Media Moves

Coverage: Disney earnings disappoint, and what to do with ESPN?

November 11, 2016

Posted by Chris Roush

Disney-logoEntertainment giant Walt Disney Co. reported earnings that disappointed investors and raised questions about what the company should do with sports cable channel ESPN.

Roger Yu of USA Today had the news:

Earnings per share, after adjusting for some items, were $1.10, short of the $1.16 estimated by analysts polled by S&P Global Market Intelligence.

Revenue fell 3% to $13.1 billion.

“Fiscal 2016 was our sixth consecutive year of record results, highlighted by the opening of Shanghai Disney Resort, the phenomenally successful return of Star Wars, and our Studio’s record-breaking $7.5 billion in total box office,” Disney Chairman and CEO Robert Iger said in a statement.

Revenue pressure at the media networks unit, Disney’s largest unit that operates ESPN, ABC and Disney Channels, continued in the quarter.

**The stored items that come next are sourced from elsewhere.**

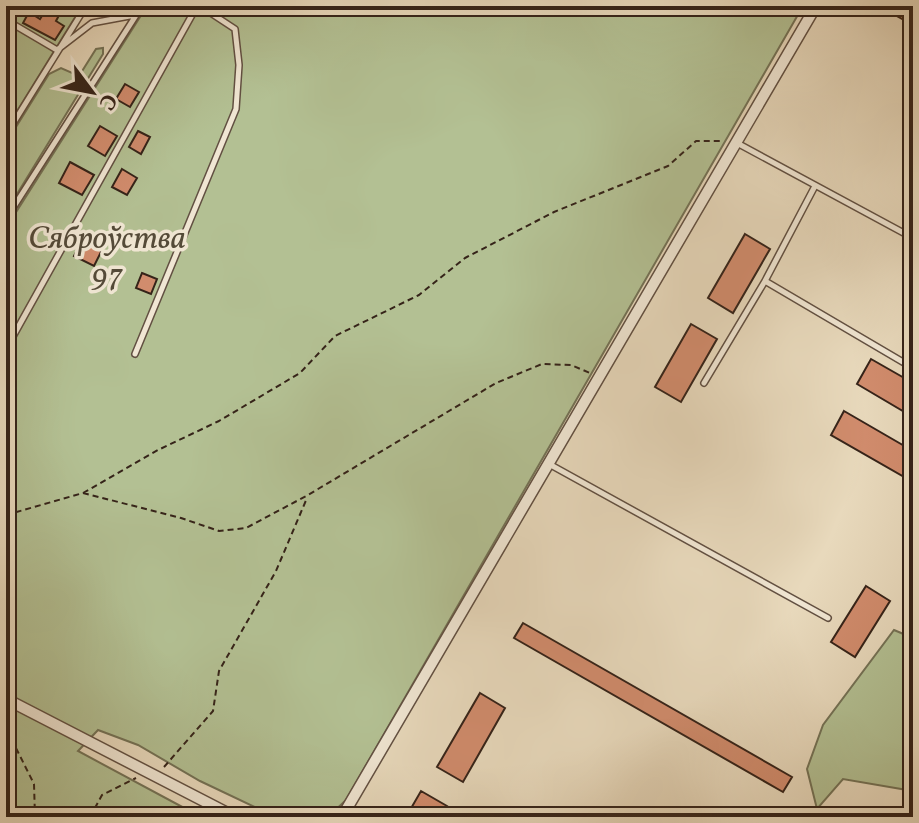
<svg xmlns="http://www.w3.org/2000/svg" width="919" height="823" font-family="Vollkorn,serif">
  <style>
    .green { fill: #b3c093; stroke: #747256; stroke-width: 2 }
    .building { fill: #d18c6d; stroke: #352319; stroke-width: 2 }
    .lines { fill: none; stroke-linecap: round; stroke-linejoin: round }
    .lane-casing { stroke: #625042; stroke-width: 8 }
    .street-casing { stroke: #625042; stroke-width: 13 }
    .path { stroke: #352319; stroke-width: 2; stroke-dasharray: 6 4; stroke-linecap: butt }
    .lane { stroke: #f0e6d3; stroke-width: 5 }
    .street { stroke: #f0e6d3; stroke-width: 10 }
    .labels { text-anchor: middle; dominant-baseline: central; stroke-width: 7; stroke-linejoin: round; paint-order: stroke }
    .park-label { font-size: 32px; font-style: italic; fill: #544a38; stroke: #f0e6d3 }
  </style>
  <rect width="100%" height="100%" fill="#e8d9bc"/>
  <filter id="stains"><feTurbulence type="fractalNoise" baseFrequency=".0025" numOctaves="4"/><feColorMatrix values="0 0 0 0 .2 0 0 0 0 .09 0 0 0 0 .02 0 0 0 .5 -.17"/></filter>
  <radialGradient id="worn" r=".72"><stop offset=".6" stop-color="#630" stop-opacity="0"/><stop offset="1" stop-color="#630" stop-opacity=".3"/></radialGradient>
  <!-- green -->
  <path class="green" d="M6,6H82L6,129Z
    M147,6H803L346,800L328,817H276L200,781L138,745L98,730L78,751L201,817H6V228Z
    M103,48V54L6,212V143L49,74L61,68L79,76L96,49Z
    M894,630L913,638V791L843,779L817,809L807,769L823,725Z"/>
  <!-- building -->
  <path class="building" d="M48,6H64L56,21L64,26L55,40L23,23L29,12L40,19Z
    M879,6H913V25Z
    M125,84L139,92L130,107L116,99Z
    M100,126L117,136L105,156L88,146Z
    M138,131L150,137L141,154L129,147Z
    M70,162L94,175L82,195L59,183Z
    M122,169L137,178L127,195L112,187Z
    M745,234L770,249L733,313L708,298Z
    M82,240L102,250L94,266L74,256Z
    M142,273L157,279L151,294L136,288Z
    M691,324L717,339L681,402L655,387Z
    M871,359L913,383V417L857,384Z
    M844,411L913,451V482L831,435Z
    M866,586L890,601L855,657L831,642Z
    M523,623L792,777L783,792L514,638Z
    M480,693L505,708L463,782L437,767Z
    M421,791L447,806L440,817H406Z"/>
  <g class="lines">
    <defs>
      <path id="lane" d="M6,20L57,50L92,23L135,15
        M6,135L86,6
        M737,143L913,238
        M815,186L765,281L913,368
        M6,219L142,6
        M6,349L197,6
        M135,354L236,109L239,65L235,29L200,6
        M704,383L765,281
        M549,464L828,618"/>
      <path id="street" d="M6,699L235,817
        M342,817L816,6"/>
    </defs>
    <!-- lane casing -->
    <use href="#lane" class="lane-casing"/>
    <!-- street casing -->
    <use href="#street" class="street-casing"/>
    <!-- path -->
    <path class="path" d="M83,493L158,450L219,421L300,373L335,336L419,295L465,258L554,212L668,166L696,141H723
      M6,515L83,493L181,518L219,531L246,528L308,495L496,383L542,364L571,365L590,373
      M910,605L913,607
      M6,720L10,736L34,784L35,817
      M164,767L213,711L219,671L276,571L307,498
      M90,817L102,795L136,778"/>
    <!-- lane -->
    <use href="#lane" class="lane"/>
    <!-- street -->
    <use href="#street" class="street"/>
  </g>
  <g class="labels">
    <!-- park labels -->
    <g class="park-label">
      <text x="107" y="240">Сяброўства<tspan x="107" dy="37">97</tspan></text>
    </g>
  </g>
  <!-- margin -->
  <rect width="919" height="823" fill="none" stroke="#e8d9bc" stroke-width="32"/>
  <rect x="8" y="8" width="903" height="807" fill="none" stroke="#352319" stroke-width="4"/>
  <rect x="16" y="16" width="887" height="791" fill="none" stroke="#352319" stroke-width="2"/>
  <!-- north arrow -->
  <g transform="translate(92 92) rotate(122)" stroke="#f0e6d3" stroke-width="6" paint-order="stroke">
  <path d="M0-6L14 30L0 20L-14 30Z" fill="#352319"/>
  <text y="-12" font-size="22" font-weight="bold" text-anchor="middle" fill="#352319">С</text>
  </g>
  <rect width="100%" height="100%" filter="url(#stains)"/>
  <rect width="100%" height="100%" fill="url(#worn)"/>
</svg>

Its revenue, comprising mostly of advertising sales and content licensing fees by pay-TV companies and other distributors, fell 3% to $5.7 billion.

Much of the unit’s troubles was concentrated in the cable networks. ESPN, its largest cable network, continues to suffer from high production costs and falling ratings as more viewers elect to cut their cable subscriptions.

Akin Oyedele of Business Insider focused on ESPN:

ESPN advertising revenue fell because of fewer impressions and lower rates, Disney said in its earnings statement. Programming costs were also higher, escalated by the costs of Olympics programming, rights to air the World Cup of Hockey, and higher rates for college sports.

And like other cable networks, ESPN is grappling with a consumer shift towards cheaper streaming services and away from cable and satellite bundles. The number of households with the sports network has declined since 2013.

In all, operating income at Disney’s cable networks fell 13% year-on-year to $1.4 billion. Income at parks and resorts was also lower after attendance at Hong Kong Disneyland Resort fell, and weakness at Disneyland Paris.

Walt Disney Walt Resort in Florida experienced sales growth after cost cuts and higher ticket prices.

Matthew Ingram of Fortune reported that the company warned of a weak 2017:

The media and entertainment conglomerate missed its earnings and revenue targets for the fourth quarter, and ESPN was a big reason why. The sports channel, which accounts for a huge proportion of Disney’s profit, saw advertising revenue slide by double digits.

Not only that, but Disney CEO Bob Iger told analysts on the company’s conference call that 2017 will be weak, and will look especially bad compared to 2016. Among other things, ESPN’s programming costs will climb 8% due to a new contract with the NBA that will cost $600 million.

In contrast to these expectations for what he called “modest” growth next year, Iger was happy to talk about the “robust” growth in 2016—a record year for the company—and the outlook for 2018, which he said was equally rosy.

The Disney CEO’s enthusiasm seemed to work its magic on the company’s share price. It was initially off by as much as 3% after the earnings report came out, but by the time Iger had finished talking on the call it had rebounded and was up 3%.